# Working remotely for clients in the UK, living in SA



## elephant_lover (Aug 21, 2013)

I would like to come to SA for approximately 6/9 months per year, with the rest of the time in the UK. I work remotely with all of my clients being based in the UK. 

Can I come to SA on tourist visas (3 months with a view to extending it to 6 months) and continue running my business in the UK? I will be being paid in sterling. Officially I won't be working in SA as I won't be taking a job away from anyone there and I'm a sole trader in the UK.

Does anyone know what the tax implications of this will be? Or if it's even possible?

Thank you in advance!


----------



## LegalMan (Dec 26, 2012)

louised said:


> I would like to come to SA for approximately 6/9 months per year, with the rest of the time in the UK. I work remotely with all of my clients being based in the UK.
> 
> Can I come to SA on tourist visas (3 months with a view to extending it to 6 months) and continue running my business in the UK? I will be being paid in sterling.
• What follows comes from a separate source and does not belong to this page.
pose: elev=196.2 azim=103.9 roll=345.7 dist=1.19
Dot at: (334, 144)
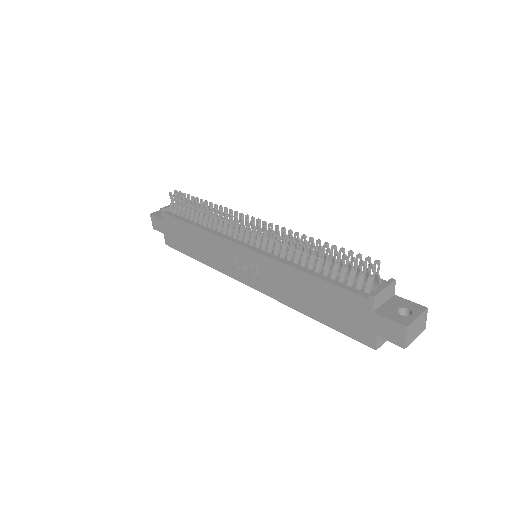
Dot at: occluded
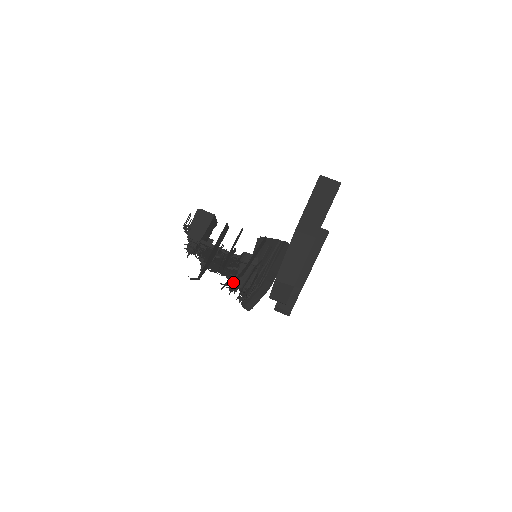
Officially I won't be working in SA as I won't be taking a job away from anyone there and I'm a sole trader in the UK.
> 
> ...


Yes, of course you can, and please spend your pounds in SA! 

Regarding visa, you will be better off with a visa that allows you to work here. Doing a visa run or extension every three months has become risky and some people who don't travel far away enough for long enough only get 7 more days when they return.

Regarding tax, I'm quite certain you pay where you earn it - in the UK.


----------